Pictures aside, repeat the whole listing word for word.

• • • • • • •

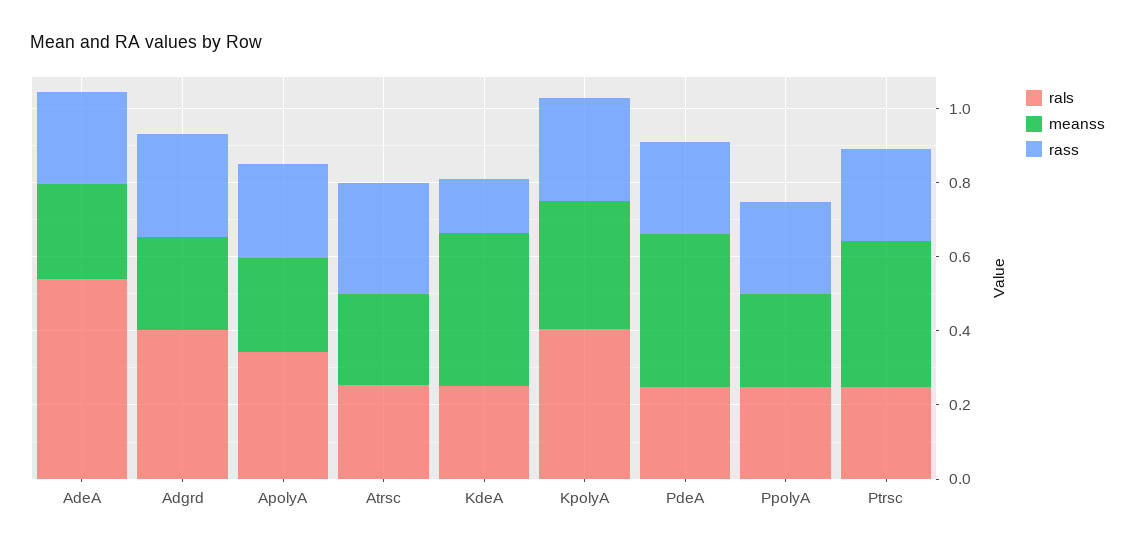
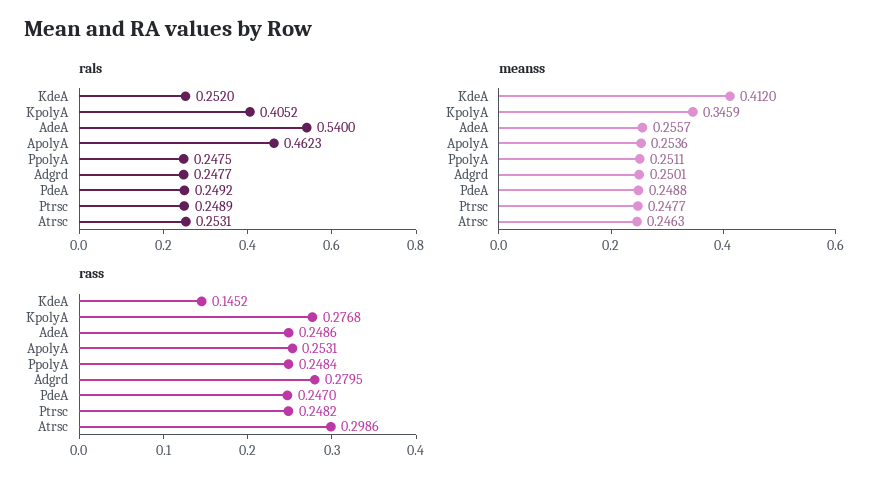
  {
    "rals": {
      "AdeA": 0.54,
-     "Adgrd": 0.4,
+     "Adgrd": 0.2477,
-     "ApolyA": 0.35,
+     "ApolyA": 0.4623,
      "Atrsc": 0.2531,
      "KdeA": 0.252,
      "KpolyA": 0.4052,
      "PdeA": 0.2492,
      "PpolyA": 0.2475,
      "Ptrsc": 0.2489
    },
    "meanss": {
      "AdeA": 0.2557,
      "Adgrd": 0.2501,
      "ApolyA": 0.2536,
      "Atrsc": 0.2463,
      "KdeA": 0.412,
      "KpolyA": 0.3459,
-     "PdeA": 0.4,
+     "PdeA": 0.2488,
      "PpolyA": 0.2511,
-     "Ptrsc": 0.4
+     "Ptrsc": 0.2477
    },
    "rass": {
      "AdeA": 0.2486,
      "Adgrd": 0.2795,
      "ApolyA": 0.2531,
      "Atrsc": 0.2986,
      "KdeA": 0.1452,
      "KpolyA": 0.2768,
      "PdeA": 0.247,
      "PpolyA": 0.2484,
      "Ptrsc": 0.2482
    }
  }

• • • • • • •

RESPONSE AREA:
  {
    "rals": {
      "AdeA": 0.54,
-     "Adgrd": 0.4,
+     "Adgrd": 0.2477,
-     "ApolyA": 0.35,
+     "ApolyA": 0.4623,
      "Atrsc": 0.2531,
      "KdeA": 0.252,
      "KpolyA": 0.4052,
      "PdeA": 0.2492,
      "PpolyA": 0.2475,
      "Ptrsc": 0.2489
    },
    "meanss": {
      "AdeA": 0.2557,
      "Adgrd": 0.2501,
      "ApolyA": 0.2536,
      "Atrsc": 0.2463,
      "KdeA": 0.412,
      "KpolyA": 0.3459,
-     "PdeA": 0.4,
+     "PdeA": 0.2488,
      "PpolyA": 0.2511,
-     "Ptrsc": 0.4
+     "Ptrsc": 0.2477
    },
    "rass": {
      "AdeA": 0.2486,
      "Adgrd": 0.2795,
      "ApolyA": 0.2531,
      "Atrsc": 0.2986,
      "KdeA": 0.1452,
      "KpolyA": 0.2768,
      "PdeA": 0.247,
      "PpolyA": 0.2484,
      "Ptrsc": 0.2482
    }
  }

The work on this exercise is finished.